Le diverse tipologie di orto

L’orto a porter ovvero l’orto da passeggio è forse quello più bizzarro ed è scelto da coloro i quali vogliono essere veramente alla moda. Si tratta – spiega la Coldiretti – di piccoli vasi o bicchieri meglio se in bioplastica con pianticelle da portare in giro e una volta a casa adagiare su un substrato più “comodo”. L’orto verticale invece è da preferire quando lo spazio scarseggia. Una delle tante soluzioni può essere quella di creare dei pannelli di legno in varie dimensioni con un substrato fertile e tante tasche, che possono essere anche di stoffa, dentro alle quali piantare e coltivare verdure o fiori con radici poco profonde. L’orto riciclato è l’ideale per coloro che non vogliono sprecare plastica o vetro. Basta inventare un piccolo vaso utilizzando vecchie bottiglie in plastica tagliate, tetrapak, scatole di alluminio,  contenitori in polistirolo ecc per piantare simpatiche piantine da orto da far crescere rispettando l’ambiente. L’orto in terrazzo è sicuramente il più diffuso in Italia.
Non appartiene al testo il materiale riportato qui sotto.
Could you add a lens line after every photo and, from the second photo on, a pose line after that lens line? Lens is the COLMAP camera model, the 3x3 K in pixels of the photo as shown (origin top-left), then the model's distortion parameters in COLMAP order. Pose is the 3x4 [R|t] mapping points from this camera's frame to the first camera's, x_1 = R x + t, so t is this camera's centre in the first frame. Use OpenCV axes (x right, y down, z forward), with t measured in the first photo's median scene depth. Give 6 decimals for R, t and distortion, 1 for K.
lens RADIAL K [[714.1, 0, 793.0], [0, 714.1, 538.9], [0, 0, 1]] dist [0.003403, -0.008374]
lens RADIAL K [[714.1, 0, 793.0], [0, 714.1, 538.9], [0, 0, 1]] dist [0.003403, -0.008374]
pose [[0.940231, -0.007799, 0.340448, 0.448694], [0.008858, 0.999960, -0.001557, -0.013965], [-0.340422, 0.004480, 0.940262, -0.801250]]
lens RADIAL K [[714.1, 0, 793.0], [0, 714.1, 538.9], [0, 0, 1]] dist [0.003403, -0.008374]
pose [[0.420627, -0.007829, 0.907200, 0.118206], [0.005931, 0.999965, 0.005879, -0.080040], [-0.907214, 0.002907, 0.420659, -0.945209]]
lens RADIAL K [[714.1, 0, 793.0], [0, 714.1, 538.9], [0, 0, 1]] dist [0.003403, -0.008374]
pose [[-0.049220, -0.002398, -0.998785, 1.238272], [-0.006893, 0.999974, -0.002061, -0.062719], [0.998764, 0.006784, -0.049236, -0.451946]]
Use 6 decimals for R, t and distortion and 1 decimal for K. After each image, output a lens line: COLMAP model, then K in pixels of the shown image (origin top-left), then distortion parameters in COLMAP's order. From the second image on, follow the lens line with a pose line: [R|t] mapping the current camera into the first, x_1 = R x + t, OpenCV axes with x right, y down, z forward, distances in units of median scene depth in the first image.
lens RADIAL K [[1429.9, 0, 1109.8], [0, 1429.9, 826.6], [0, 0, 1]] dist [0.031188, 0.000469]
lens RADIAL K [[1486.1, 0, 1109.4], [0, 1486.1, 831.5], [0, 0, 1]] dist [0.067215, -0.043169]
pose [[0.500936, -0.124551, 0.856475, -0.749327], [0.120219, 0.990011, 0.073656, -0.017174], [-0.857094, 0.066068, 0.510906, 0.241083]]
Anche in poco spazio in terrazzo un bel vaso può ospitare piante officinali, spezie e qualche piccolo ortaggio stando ben attenti all’esposizione solare e alla quantità di acqua da somministrare alle piante. L’orto rialzato viene scelto – riferisce la Coldiretti – da chi non dispone di un giardino o un lembo di terra, ma ha ampio spazio in cemento da poter sfruttare oppure non è nelle condizioni di potersi chinare per lavorare la terra. Allora si utilizzando dei vasconi, meglio se in legno di cedro in cui poter piantare ortaggi, frutta e fiori. Attraverso l’orto didattico, diffuso nelle scuole e nelle aziende agrituristiche di Campagna Amica – Terranostra aperte ai bambini, si apprendono la stagionalità, la cultura della campagna e i suoi valori storici, economici e sociali. I ragazzi capiscono l’importanza delle tradizioni contadine,  lo stretto legame con la natura e l’importanza del rispetto dell’ambiente. In una società sempre più a rischio di cementificazione è molto importante dedicare attenzione alle “pratiche verdi” anche tra banchi e lavagne ed è bellissimo vedere i giardini delle scuole sottratti all’incuria, fiorire e diventare luogo di gioco e apprendimento per bambini e ragazzi.